My attempt is based on the recommendation here, and looks like this:
import json
import uuid
import boto3
import construct as c
import websocket
# Define Structs
AgentMessageHeader = c.Struct(
"HeaderLength" / c.Int32ub,
"MessageType" / c.PaddedString(32, "ascii"),
)
AgentMessagePayload = c.Struct(
"PayloadLength" / c.Int32ub,
# This only works with my test command. It won't work with my real command that returns binary data
"Payload" / c.PaddedString(c.this.PayloadLength, "ascii"),
)
# Define initial payload
init_payload = {
"MessageSchemaVersion": "1.0",
"RequestId": str(uuid.uuid4()),
"TokenValue": session["tokenValue"],
}
# Define the container you want to talk to
cluster = "..."
task = "..."
container = "..."
# Send command with large response (large enough to span multiple messages)
result = client.execute_command(
cluster=cluster,
task=task,
container=container,
# This is a sample command that returns text. My real command returns hundreds of megabytes of binary data
command="python -c 'for i in range(1000):\n print(i)'",
interactive=True,
)
# Get session info
session = result["session"]
# Create websocket connection
connection = websocket.create_connection(session["streamUrl"])
try:
# Send initial response
connection.send(json.dumps(init_payload))
while True:
# Receive data
response = connection.recv()
# Decode data
message = AgentMessageHeader.parse(response)
payload_message = AgentMessagePayload.parse(response[message.HeaderLength:])
if 'channel_closed' in message.MessageType:
raise Exception('Channel closed before command output was received')
# Print data
print("Header:", message.MessageType)
print("Payload Length:", payload_message.PayloadLength)
print("Payload Message:", payload_message.Payload)
finally:
connection.close()
This almost works, but has a problem - I can't tell when I should stop reading.
If you read the final message from aws, and call connection.recv()
again, aws seems to loop around and send you the initial data - the same data you would have received the first time you called connection.recv()
.
One semi-hackey way to try to deal with this is by adding an end marker to the command. Sort of like:
result = client.execute_command(
...
command="""bash -c "python -c 'for i in range(1000):\n print(i)'; echo -n "=== END MARKER ===""""",
)
This idea works, but to be used properly, becomes really difficult to use. There's always a chance that the end marker text gets split up between two messages, and dealing with that becomes a pain, since you can no longer write a payload immediately to disk until you verify that the end of the payload, along with the beginning of the next payload, isn't your end marker.
Another hackey way is to checksum the first payload, and every subsequent payload, comparing the checksum of each payload to the checksum of the first payload.

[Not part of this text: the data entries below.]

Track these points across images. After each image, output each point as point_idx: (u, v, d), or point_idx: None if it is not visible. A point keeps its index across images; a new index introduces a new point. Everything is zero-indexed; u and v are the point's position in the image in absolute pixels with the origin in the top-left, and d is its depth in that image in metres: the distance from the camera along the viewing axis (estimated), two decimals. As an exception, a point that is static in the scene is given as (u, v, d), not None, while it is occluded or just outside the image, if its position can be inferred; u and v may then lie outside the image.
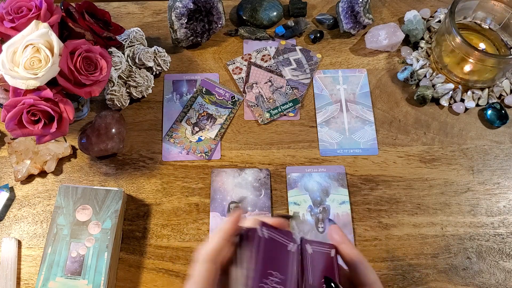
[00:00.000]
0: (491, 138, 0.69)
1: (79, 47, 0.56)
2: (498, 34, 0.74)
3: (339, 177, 0.66)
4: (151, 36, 0.78)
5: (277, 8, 0.77)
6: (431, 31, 0.77)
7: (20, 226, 0.63)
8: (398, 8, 0.81)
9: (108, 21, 0.65)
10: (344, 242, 0.43)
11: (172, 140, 0.69)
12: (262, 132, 0.70)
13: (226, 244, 0.38)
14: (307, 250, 0.41)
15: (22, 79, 0.53)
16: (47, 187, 0.66)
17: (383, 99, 0.72)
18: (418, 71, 0.73)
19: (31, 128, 0.54)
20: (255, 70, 0.74)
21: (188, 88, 0.73)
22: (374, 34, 0.75)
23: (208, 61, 0.76)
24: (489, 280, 0.60)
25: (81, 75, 0.55)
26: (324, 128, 0.70)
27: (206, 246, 0.38)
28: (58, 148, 0.66)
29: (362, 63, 0.75)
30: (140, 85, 0.69)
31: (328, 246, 0.43)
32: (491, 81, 0.71)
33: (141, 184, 0.66)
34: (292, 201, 0.64)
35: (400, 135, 0.69)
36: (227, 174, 0.66)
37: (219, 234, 0.38)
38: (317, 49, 0.76)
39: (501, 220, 0.63)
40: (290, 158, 0.68)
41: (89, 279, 0.56)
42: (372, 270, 0.42)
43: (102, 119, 0.65)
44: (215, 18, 0.73)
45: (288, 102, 0.71)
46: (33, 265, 0.61)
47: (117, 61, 0.65)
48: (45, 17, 0.56)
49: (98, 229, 0.58)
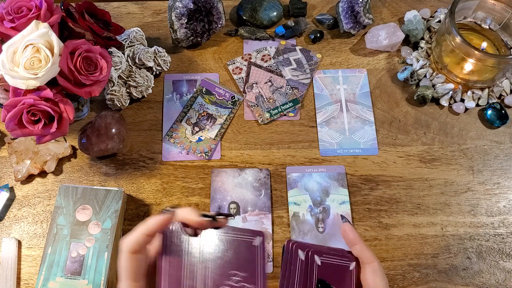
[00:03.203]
0: (491, 138, 0.69)
1: (79, 47, 0.56)
2: (498, 34, 0.74)
3: (339, 177, 0.66)
4: (151, 36, 0.78)
5: (277, 8, 0.77)
6: (431, 31, 0.77)
7: (20, 226, 0.63)
8: (398, 8, 0.81)
9: (108, 21, 0.65)
10: (358, 242, 0.41)
11: (172, 140, 0.69)
12: (262, 132, 0.70)
13: (147, 239, 0.37)
14: (315, 261, 0.39)
15: (22, 79, 0.53)
16: (47, 187, 0.66)
17: (383, 99, 0.72)
18: (418, 71, 0.73)
19: (31, 128, 0.54)
20: (255, 70, 0.74)
21: (188, 88, 0.73)
22: (374, 34, 0.75)
23: (208, 61, 0.76)
24: (489, 280, 0.60)
25: (81, 75, 0.55)
26: (324, 128, 0.70)
27: (127, 237, 0.38)
28: (58, 148, 0.66)
29: (362, 63, 0.75)
30: (140, 85, 0.69)
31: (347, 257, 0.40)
32: (491, 81, 0.71)
33: (141, 184, 0.66)
34: (292, 201, 0.64)
35: (400, 135, 0.69)
36: (227, 174, 0.66)
37: (142, 227, 0.38)
38: (317, 49, 0.76)
39: (501, 220, 0.63)
40: (290, 158, 0.68)
41: (89, 279, 0.56)
42: (384, 277, 0.40)
43: (102, 119, 0.65)
44: (215, 18, 0.73)
45: (288, 102, 0.71)
46: (33, 265, 0.61)
47: (117, 61, 0.65)
48: (45, 17, 0.56)
49: (98, 229, 0.58)
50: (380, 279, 0.40)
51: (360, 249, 0.41)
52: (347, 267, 0.40)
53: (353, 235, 0.42)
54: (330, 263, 0.40)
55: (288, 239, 0.42)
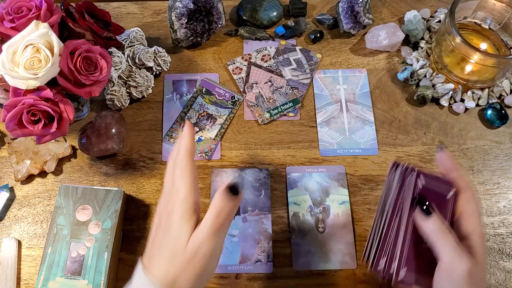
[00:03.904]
0: (491, 138, 0.69)
1: (79, 47, 0.56)
2: (498, 34, 0.74)
3: (339, 177, 0.66)
4: (151, 36, 0.78)
5: (277, 8, 0.77)
6: (431, 31, 0.77)
7: (20, 226, 0.63)
8: (398, 8, 0.81)
9: (108, 21, 0.65)
10: (455, 170, 0.44)
11: (172, 140, 0.69)
12: (262, 132, 0.70)
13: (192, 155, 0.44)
14: (417, 184, 0.42)
15: (22, 79, 0.53)
16: (47, 187, 0.66)
17: (383, 99, 0.72)
18: (418, 71, 0.73)
19: (31, 128, 0.54)
20: (255, 70, 0.74)
21: (188, 88, 0.73)
22: (374, 34, 0.75)
23: (208, 61, 0.76)
24: (489, 280, 0.60)
25: (81, 75, 0.55)
26: (324, 128, 0.70)
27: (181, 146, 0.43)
28: (58, 148, 0.66)
29: (362, 63, 0.75)
30: (140, 85, 0.69)
31: (446, 186, 0.43)
32: (491, 81, 0.71)
33: (141, 184, 0.66)
34: (292, 201, 0.64)
35: (400, 135, 0.69)
36: (227, 174, 0.66)
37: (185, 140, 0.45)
38: (317, 49, 0.76)
39: (501, 220, 0.63)
40: (290, 158, 0.68)
41: (89, 279, 0.56)
42: (477, 205, 0.43)
43: (102, 119, 0.65)
44: (215, 18, 0.73)
45: (288, 102, 0.71)
46: (33, 265, 0.61)
47: (117, 61, 0.65)
48: (45, 17, 0.56)
49: (98, 229, 0.58)
50: (474, 207, 0.43)
51: (456, 176, 0.44)
52: (445, 196, 0.43)
53: (450, 163, 0.45)
54: (431, 189, 0.43)
55: (395, 161, 0.46)
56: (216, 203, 0.42)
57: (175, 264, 0.41)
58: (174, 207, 0.42)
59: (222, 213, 0.42)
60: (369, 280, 0.59)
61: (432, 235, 0.41)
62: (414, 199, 0.43)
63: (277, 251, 0.61)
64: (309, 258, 0.61)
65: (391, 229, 0.42)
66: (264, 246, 0.61)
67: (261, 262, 0.60)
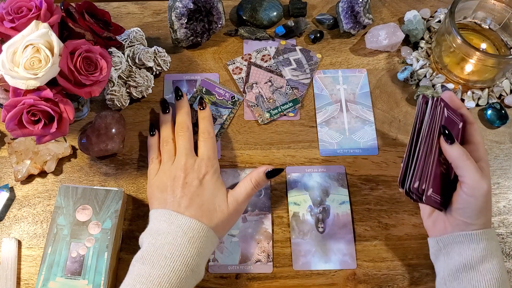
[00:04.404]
0: (491, 138, 0.69)
1: (79, 47, 0.56)
2: (498, 34, 0.74)
3: (339, 177, 0.66)
4: (151, 36, 0.78)
5: (277, 8, 0.77)
6: (431, 31, 0.77)
7: (20, 226, 0.63)
8: (398, 8, 0.81)
9: (108, 21, 0.65)
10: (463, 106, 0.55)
11: (172, 140, 0.69)
12: (262, 132, 0.70)
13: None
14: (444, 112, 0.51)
15: (22, 79, 0.53)
16: (47, 187, 0.66)
17: (383, 99, 0.72)
18: (418, 71, 0.73)
19: (31, 128, 0.54)
20: (255, 70, 0.74)
21: (188, 88, 0.73)
22: (374, 34, 0.75)
23: (208, 61, 0.76)
24: (489, 280, 0.60)
25: (81, 75, 0.55)
26: (324, 128, 0.70)
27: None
28: (58, 148, 0.66)
29: (362, 63, 0.75)
30: (140, 85, 0.69)
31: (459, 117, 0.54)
32: (491, 81, 0.71)
33: (141, 184, 0.66)
34: (292, 201, 0.64)
35: (400, 135, 0.69)
36: (227, 174, 0.66)
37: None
38: (317, 49, 0.77)
39: (501, 220, 0.63)
40: (290, 158, 0.68)
41: (89, 279, 0.56)
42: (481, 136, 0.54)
43: (102, 119, 0.65)
44: (215, 18, 0.73)
45: (288, 102, 0.71)
46: (33, 265, 0.61)
47: (117, 61, 0.65)
48: (45, 17, 0.56)
49: (98, 229, 0.58)
50: (480, 137, 0.54)
51: (464, 111, 0.55)
52: (458, 124, 0.54)
53: (457, 100, 0.55)
54: (450, 118, 0.52)
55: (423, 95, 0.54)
56: (258, 175, 0.58)
57: (217, 216, 0.54)
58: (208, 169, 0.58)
59: (258, 186, 0.58)
60: (369, 280, 0.60)
61: (457, 160, 0.49)
62: (442, 127, 0.50)
63: (277, 251, 0.61)
64: (309, 258, 0.61)
65: (426, 154, 0.50)
66: (264, 246, 0.61)
67: (261, 262, 0.60)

That will tell you if you've looped around. Unfortunately, this also has a chance of having a collision, if the binary data in 2 messages just happens to repeat, although the chances of that in practice would probably be slim.
Is there a simpler way to determine when to stop reading? Or better yet, a simpler way to have boto3 give me a stream of binary data from the command I ran?